平心而论,这次活动楚天阔充其量镇镇场子,于丝丝才是真正殚精竭虑、鞍前马后的组织者,结果今天大放异彩的是凌翔茜,陈见夏用脚后跟都能猜到于丝丝此刻的心情。只是她以为于丝丝依然可以绷得住,大字报她都绷住了,这种小事没道理——于丝丝还真就崩溃了。

下课铃一响,她拉长了脸径直奔出教室,直到第二节自习课也没回来,最后还是楚天阔出去找。

陈见夏去俞丹办公室领这个月发放的外地生补助,把钱分别装进四个信封。俞丹一边翻着母婴杂志,一边轻描淡写地问:“咱班同学情绪怎么样?”

“还好,”见夏想了想,又补充道,“于丝丝挺难过的。她为了比赛付出很多,是我我也难受。”

即使是仇人,陈见夏也忍不住替于丝丝说了几句好话,俞丹没什么反应,继续问:“楚天阔没劝劝她?”

意思就是俞丹自己不想管。陈见夏眼见她拿起脚边的暖壶,往茶杯续了点水,又往后翻了一页杂志,头也不抬地笑着说:“我知道了。你顺便去一趟行政区,教务处那边要外地生的资料,你去帮我填张表。”

这个做派,见夏一点不意外,走时乖巧带上了办公室的门。

教务处在行政区,距离教学区有相当一段距离,楼道里安安静静的,陈见夏听到轻轻的啜泣声。她蹑手蹑脚走上几级台阶,偷听五楼传来的谈话声。

“你会不会觉得我这样挺可笑的?拿第几名,咱班同学没有一个在乎,只有我计较。”果然是于丝丝。

“别这么想。总有人要来承担责任和压力,你做得够好了。”

“可为什么我就不像你一样呢?以前在咱们八中,我经常听说你,那时候我还不忿,觉得我也不输你。后来到了初三,你还是次次考学年第一,我才服气了。

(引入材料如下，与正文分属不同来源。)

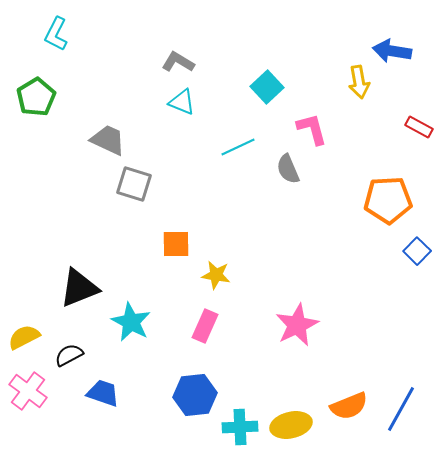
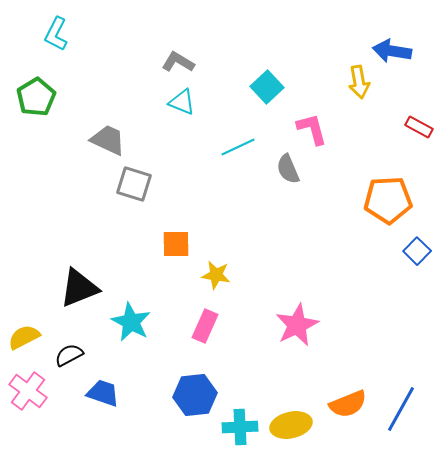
orange semicircle: moved 1 px left, 2 px up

但也只是因为成绩而服气,现在我是五体投地了,我没见过你这么完美的人,很后悔初中时候没能认识你,”于丝丝顿了顿,似乎破涕为笑,声音中有了一丝俏皮,“当然,现在认识也不晚。”

我呸。陈见夏愤愤然。

班长你可不能喜欢她啊。

楚天阔那边沉默了一会儿,失笑:“那我就不谦虚了。”

四两拨千斤。陈见夏咂摸着,觉得楚天阔实在是值得学习的榜样了,他是她认识的人里把废话讲得最好听的人。

“对了大班长,我能八卦一下吗?”

“不能。回去上课吧。”

“不行,我必须八卦。今天二班把咱们干掉,凌翔茜功不可没呀,你看我都哭成这样了,你不应该跟我解释解释吗?你该不会是通敌了吧?”

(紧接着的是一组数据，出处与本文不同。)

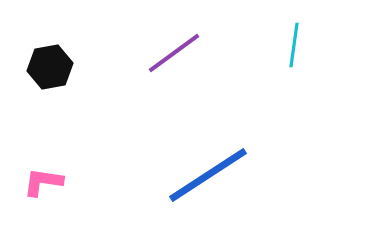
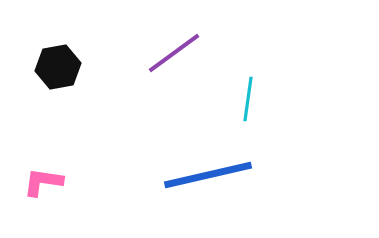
cyan line: moved 46 px left, 54 px down
black hexagon: moved 8 px right
blue line: rotated 20 degrees clockwise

于丝丝的语气亲昵,说着“僭越”的话,却没法让人反感。果不其然,楚天阔咳嗽了两声,仿佛难以招架。

“输也要输得起,你别给咱们班找借口了,扯我干什么,八卦也没个准头。”

“真的?”于丝丝的声音高了几分,“那班长跟她熟还是跟我熟?”

陈见夏轻轻捂上了嘴。这么恶心的话,于丝丝问得天真无邪,她若真想效仿,估计要学海无涯了。

“当然是跟咱们班同学熟了,”楚天阔避重就轻,听动作应该是站起身了,“我看你好得差不多了,再恢复恢复就该扒我的皮了。快回班上自习去!”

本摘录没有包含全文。